La Svizzera non è pronta a difendersi in modo adeguato nel caso di un attacco militare. A ribadirlo al Telegiornale è Thomas Süssli, secondo il quale l’evoluzione degli scenari mondiali impone una ridefinizione delle priorità per le forze armate. Il capo dell’esercito, che lascerà l’incarico a fine anno, ha preso parte al LAC nella serata di ieri, martedì, alla conferenza annuale dell’Associazione per la rivista militare della Svizzera italiana: un’occasione per fare il punto su minacce reali in un contesto sempre più instabile.
Süssli continua a ripeterlo: la Svizzera non è pronta a difendersi con i suoi obici blindati di 60 anni fa e un’artiglieria che spara fino a 20 km, a fronte dei 60 che raggiungono i sistemi moderni. Inoltre, più in generale, è possibile oggi equipaggiare solo un soldato su tre.
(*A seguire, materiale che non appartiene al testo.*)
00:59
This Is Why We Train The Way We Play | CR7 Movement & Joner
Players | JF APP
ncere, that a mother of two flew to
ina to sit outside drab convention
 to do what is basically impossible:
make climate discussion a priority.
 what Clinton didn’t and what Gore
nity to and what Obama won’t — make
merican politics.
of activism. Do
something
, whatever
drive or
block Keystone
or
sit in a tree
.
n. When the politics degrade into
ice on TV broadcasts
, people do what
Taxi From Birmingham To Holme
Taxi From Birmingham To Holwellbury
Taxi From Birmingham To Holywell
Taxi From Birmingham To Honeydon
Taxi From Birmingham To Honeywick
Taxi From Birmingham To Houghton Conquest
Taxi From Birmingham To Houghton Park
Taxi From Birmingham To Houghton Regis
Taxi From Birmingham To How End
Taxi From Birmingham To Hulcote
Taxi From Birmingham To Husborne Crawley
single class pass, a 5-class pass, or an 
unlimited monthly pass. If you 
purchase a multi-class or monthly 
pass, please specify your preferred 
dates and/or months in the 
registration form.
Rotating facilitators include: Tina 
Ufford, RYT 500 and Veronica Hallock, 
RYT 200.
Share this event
Che dire però dei quasi 30 miliardi di franchi che il Parlamento ha destinato alla difesa per il quadriennio 2025-2028? Per il dimissionario comandante dell’esercito, non bastano. “Servirebbero circa 40 miliardi per sostituire tutto ciò su cui abbiamo risparmiato negli scorsi anni” e poi “altri 10 miliardi per le munizioni”. Nell’insieme, quindi, circa 50 miliardi “per equipaggiare completamente l’esercito di oggi”.
Cifre, quelle citate ai nostri microfoni, che appaiono esagerate a una parte della popolazione. Ma il punto è che l’esercito pensa sempre allo scenario peggiore. “La situazione in Europa negli ultimi anni è molto peggiorata, e questo non ce lo saremmo mai aspettato”, spiega Süssli. Fra il 2018 e il 2019 “parlavamo per lo più di cyberminacce”. Poi “siamo stati sorpresi” dalla crisi pandemica e quindi “dall’aggressione della Russia” all’Ucraina. Questo dimostra “che le cose possono cambiare molto in fretta”.
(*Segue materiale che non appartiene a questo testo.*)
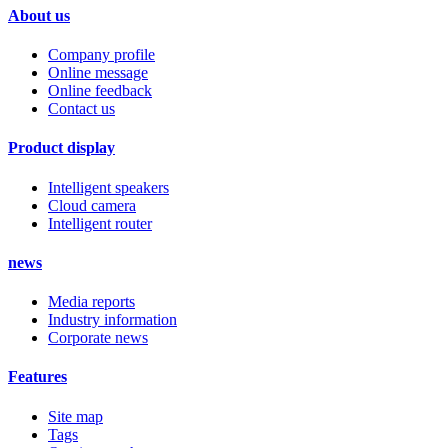
About us
Company profile
Online message
Online feedback
Contact us
Product display
Intelligent speakers
Cloud camera
Intelligent router
news
Media reports
Industry information
Corporate news
Features
Site map
Tags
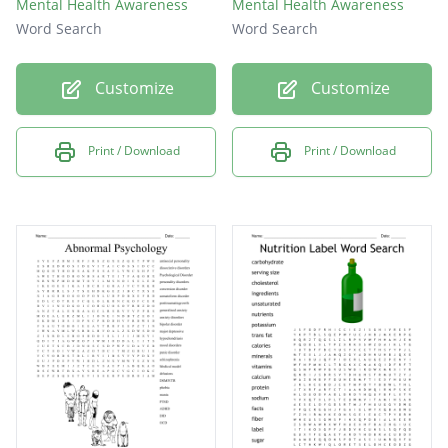
Mental Health Awareness
Mental Health Awareness
Word Search
Word Search
Customize
Customize
Print / Download
Print / Download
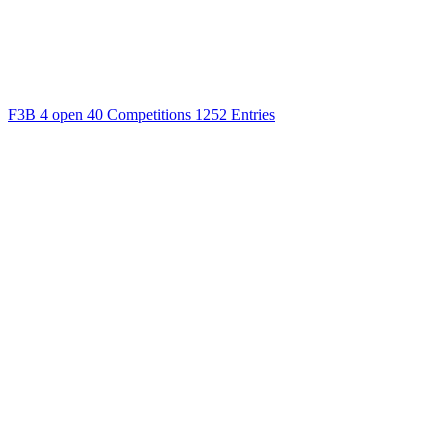
F3B
4 open
40 Competitions
1252 Entries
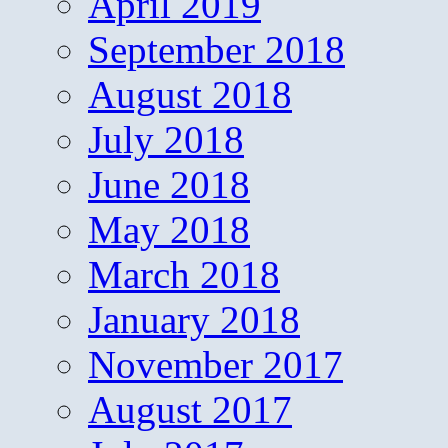
April 2019
September 2018
August 2018
July 2018
June 2018
May 2018
March 2018
January 2018
November 2017
August 2017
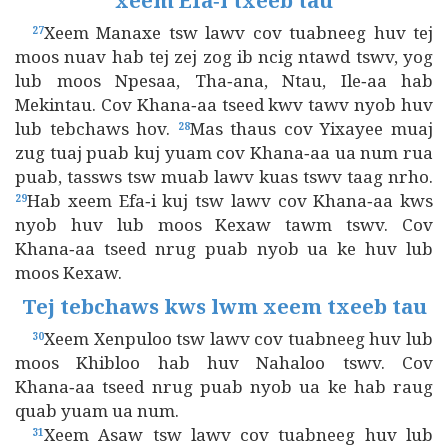
xeem Efa‑i txeeb tau
Xeem Manaxe tsw lawv cov tuabneeg huv tej
27
moos nuav hab tej zej zog ib ncig ntawd tswv, yog
lub moos Npesaa, Tha‑ana, Ntau, Ile‑aa hab
Mekintau. Cov Khana‑aa tseed kwv tawv nyob huv
lub tebchaws hov.
Mas thaus cov Yixayee muaj
28
zug tuaj puab kuj yuam cov Khana‑aa ua num rua
puab, tassws tsw muab lawv kuas tswv taag nrho.
Hab xeem Efa‑i kuj tsw lawv cov Khana‑aa kws
29
nyob huv lub moos Kexaw tawm tswv. Cov
Khana‑aa tseed nrug puab nyob ua ke huv lub
moos Kexaw.
Tej tebchaws kws lwm xeem txeeb tau
Xeem Xenpuloo tsw lawv cov tuabneeg huv lub
30
moos Khibloo hab huv Nahaloo tswv. Cov
Khana‑aa tseed nrug puab nyob ua ke hab raug
quab yuam ua num.
Xeem Asaw tsw lawv cov tuabneeg huv lub
31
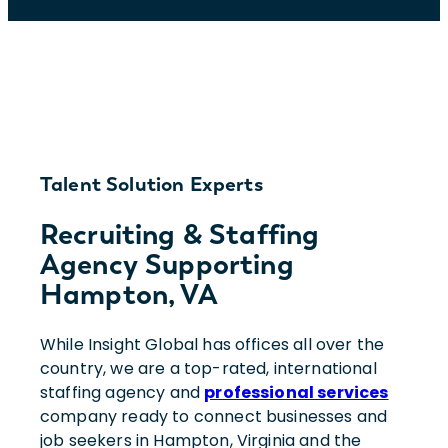
Talent Solution Experts
Recruiting & Staffing
Agency Supporting
Hampton, VA
While Insight Global has offices all over the
country, we are a top-rated, international
staffing agency and
professional services
company ready to connect businesses and
job seekers in Hampton, Virginia and the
E la Russia, va rilevato, ha già avviato una guerra ‘ibrida’ nei confronti dell’Europa con provocazioni, sabotaggi, spionaggio e disinformazione. Inoltre si sta armando pesantemente: lo scorso anno, ad esempio, ha prodotto o rimesso in servizio 1’500 carri armati, mentre chi in Germania fabbrica i Leopard ne ha prodotti appena 40...
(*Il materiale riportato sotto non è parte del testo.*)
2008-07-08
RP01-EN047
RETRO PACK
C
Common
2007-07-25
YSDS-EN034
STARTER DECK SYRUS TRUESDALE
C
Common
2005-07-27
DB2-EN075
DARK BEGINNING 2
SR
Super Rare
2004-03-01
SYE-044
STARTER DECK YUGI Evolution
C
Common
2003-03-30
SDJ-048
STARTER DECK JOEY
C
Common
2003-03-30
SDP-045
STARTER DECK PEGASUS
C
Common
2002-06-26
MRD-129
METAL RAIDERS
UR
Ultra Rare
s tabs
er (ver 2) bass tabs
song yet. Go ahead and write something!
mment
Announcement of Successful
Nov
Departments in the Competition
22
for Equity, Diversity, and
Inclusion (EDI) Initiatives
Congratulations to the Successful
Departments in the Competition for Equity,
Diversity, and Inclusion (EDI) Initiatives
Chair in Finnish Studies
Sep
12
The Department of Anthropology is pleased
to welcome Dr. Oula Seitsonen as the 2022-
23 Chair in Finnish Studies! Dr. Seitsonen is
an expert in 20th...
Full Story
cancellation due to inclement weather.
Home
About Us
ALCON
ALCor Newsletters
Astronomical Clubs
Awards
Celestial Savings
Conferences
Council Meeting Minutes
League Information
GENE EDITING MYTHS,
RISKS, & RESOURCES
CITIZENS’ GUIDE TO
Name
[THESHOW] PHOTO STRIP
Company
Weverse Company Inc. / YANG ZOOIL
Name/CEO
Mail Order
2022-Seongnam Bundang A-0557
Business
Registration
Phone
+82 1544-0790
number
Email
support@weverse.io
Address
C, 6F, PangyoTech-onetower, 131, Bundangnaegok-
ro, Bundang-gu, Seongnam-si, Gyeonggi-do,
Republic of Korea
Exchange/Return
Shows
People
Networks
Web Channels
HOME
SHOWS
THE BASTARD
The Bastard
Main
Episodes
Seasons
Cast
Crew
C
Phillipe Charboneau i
Ma quali sono le possibili minacce all’orizzonte? Si parte dal presupposto, afferma Süssli, che Mosca potrebbe essere pronta a un’ escalation nei confronti dell’Europa fra il 2027 e il 2029: questo “non significa che lo farà, ma che avrà la possibilità di farlo”. Uno degli scenari possibili consiste quindi in una sorta di sondaggio: “l’occupazione di una piccola porzione” di territorio, “magari un Paese baltico,” con l’obiettivo di “mettere alla prova l’Occidente”. E in uno scenario del genere “può anche darsi che la NATO decida di non intervenire” e che la Russia porti così avanti “altre aggressioni in Europa”.
Nel nuovo ordine mondiale c’è poi l’incognita rappresentata dalla Cina, che punta a una totale influenza sull’Indopacifico e rivuole Taiwan entro il 2049. Intanto anche la Repubblica popolare spicca sul terreno del riarmo: ogni anno, infatti, “la Cina produce più navi da guerra di quelle che ha in totale il Regno Unito”. E già oggi, sottolinea Süssli, “ne ha di più degli Stati Uniti”.
La Confederazione però, conclude il capo dell’esercito, ha comunque una carta da giocare: perché con l’avvento dei droni è in atto la più grande rivoluzione bellica di sempre. E in questo ambito la Svizzera dispone delle tecnologie e delle competenze giuste.